As I was watching the sunset from our campsite, a Great Blue Heron flapped lazily overhead, heading down toward the beach.

1/8   A day to putter around the trailer. I spent several hours designing and testing a swivel bracket to allow tilting the solar panels to the side of the trailer. In the past, we've only been able to tilt them front-to-back, so that the tilt capability was useful only when the trailer was facing approximately north or south.

A network of hiking trails surrounds the campground. I wandered over several of them in the afternoon. On a rocky knob just north of the campground, I discovered a small grove of ancient live oaks - one is several feet in diameter, and incredibly twisted and gnarled. Perhaps I'll go back with the camera tomorrow.

At sunset, a pair of owls began a duet, somewhere in the fringe of pines just southwest of our campsite. They are pitched a major third apart, harmonizing nicely - perhaps one is not quite full grown?

1/9   There's a small flock of Oregon Juncos picking through the grass around our campsite. I don't remember seeing this species before. They look like someone dipped their heads and necks into jet-black paint, then touched up the beaks with white - the contrast is distinctive.

1/10   Continuing on down the coast, we stopped early in Santa Barbara so Helen could tour the Art Museum and the Mission. There seems to be only one small RV Park in Santa Barbara (not counting a State Park 13 miles to the south.) This is Santa Barbara Sunrise RV Park, where we pulled in without reservations at about 2 p.m. The 33 sites are nearly all filled with long-term rentals. The office is closed Sunday afternoon and all day Monday, but information was posted on the door about the six sites that were available - only one of them large enough for our 35' trailer, and this one cost $40/night!

After asking a neighbor to move his truck, and with Helen on the CB and two neighbors watching the corners of the rig and waving their hands, we slowly backed and filled our way off the narrow driveway into the narrow site, easing forward a few inches, cranking the wheel, then back a few inches, over and over. We'll have to go through nearly the same process all over again, when we leave tomorrow. In retrospect, is wasn't worth it - we could have driven on down to the State Park in less time, paid less, and had a quieter spot (we're parked right next to US101 and a railroad track.)

▶ _Provided data_
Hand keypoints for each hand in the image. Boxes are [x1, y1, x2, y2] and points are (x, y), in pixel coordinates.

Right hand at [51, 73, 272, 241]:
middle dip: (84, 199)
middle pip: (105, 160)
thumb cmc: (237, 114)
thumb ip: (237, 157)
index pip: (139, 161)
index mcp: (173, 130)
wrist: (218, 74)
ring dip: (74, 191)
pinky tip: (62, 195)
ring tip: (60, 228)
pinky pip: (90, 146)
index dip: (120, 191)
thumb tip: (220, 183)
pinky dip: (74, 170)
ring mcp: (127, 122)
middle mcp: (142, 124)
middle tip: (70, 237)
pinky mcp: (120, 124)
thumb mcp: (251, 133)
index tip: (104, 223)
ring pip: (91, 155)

▶ _Work task 1_
Please decide whether each statement below agrees with the trailer travel journal, answering yes or no and quoting the journal's deciding words exactly. (a) Before the new bracket, the solar panels could be tilted only front-to-back. (b) Santa Barbara Sunrise RV Park has 35 sites. (c) The writer photographed the ancient live oaks on the afternoon of the hike.
▶ _Work task 2_
Carry the trailer travel journal forward from its final sentence, keeping the same first-person diary voice.

▶ _Expected answer 1_
(a) Yes: "In the past, we've only been able to tilt them front-to-back"
(b) No: "The 33 sites are nearly all filled with long-term rentals."
(c) No: "Perhaps I'll go back with the camera tomorrow."

▶ _Expected answer 2_
Helen enjoyed the Art Museum, and spent all afternoon there, not getting to the Mission at all. Maybe tomorrow morning. I spent half an hour on the phone listening to the "your call will be answered by the next available agent, in the order received" message at De Anza Harbor Resort in San Diego, where we hoped to make reservations for tomorrow night. Never did get through.

1/11   I got on the phone this morning just as soon as I thought the campground offices might be open. De Anza could accommodate us for four days, but was full for the coming weekend. Campland on the Bay did have a site available for the full two weeks that we expected to stay. We chose to go there rather than having to move during our stay. Unlike most of the Sunbelt RV Parks, these coastal parks have their busy season in the summer, and are usually somewhat less crowded in the winter.

We got underway as quickly as possible, not looking forward to the hours of dense freeway traffic through Los Angeles and San Diego Counties. But surprisingly, the freeways were working well, and we rarely had to slow below our preferred cruising speed. We had been worried about arriving before dark, but actually checked into the campground in mid-afternoon.

Our goal of towing the RV the entire length of Highway 1 will remain unfulfilled. We branched off Route 1 just South of Ventura, taking 101 instead, choosing not to travel the last, densely urban, section along the coast through Malibu and Santa Monica. We've done this section in the car, and the occasional views just aren't worth the hassle of dense slow traffic.

We had walked through Campland during our last stay in San Diego, deciding that we liked De Anza better. Both have some RV sites directly on Mission Bay. De Anza is quiet, largely populated by retirees, and has few of the "resort" amenities (although residents are allowed to go over to Campland to use the pool and other facilities). Getting from one park to the other is a very short swim or boat ride across Rose Inlet, but a long walk or a 10 minute drive via the Grand Avenue bridge). De Anza is a place to live, not a vacation destination. Campland, owned by the same company and with similar management policies, is bigger and more elaborate, and is a destination resort. It has a pool, a huge electronic game arcade, rentals of bikes, quadricycles, several kinds of power and sail boats, an on-site restaurant and well-stocked store, a variety of scheduled group activities, and a noisy rock band on Saturday nights, playing in a huge party tent.

This place nearly fills up on winter weekends, with an influx of relatively local families, and empties out somewhat during the week. It's noisy, with lots of boisterous kids in roving gangs on skateboards and bicycles, lots of noisy ill-behaved dogs, music blaring from the party tent during rhythmic exercise classes, etc. De Anza fits our lifestyle much better, and we probably won't be back to Campland. But it was very convenient at Campland to carry my little canoe the 100 feet from our campsite to the sandy swimming beach when I wanted to go out and paddle around for a while. With the solo canoe, I explored Rose Creek, along the east edge of the campground, and a wildlife preserve, just west of the campground (belatedly discovering that boats were prohibited from the refuge area. The geese and other wildlife didn't seem to object, however).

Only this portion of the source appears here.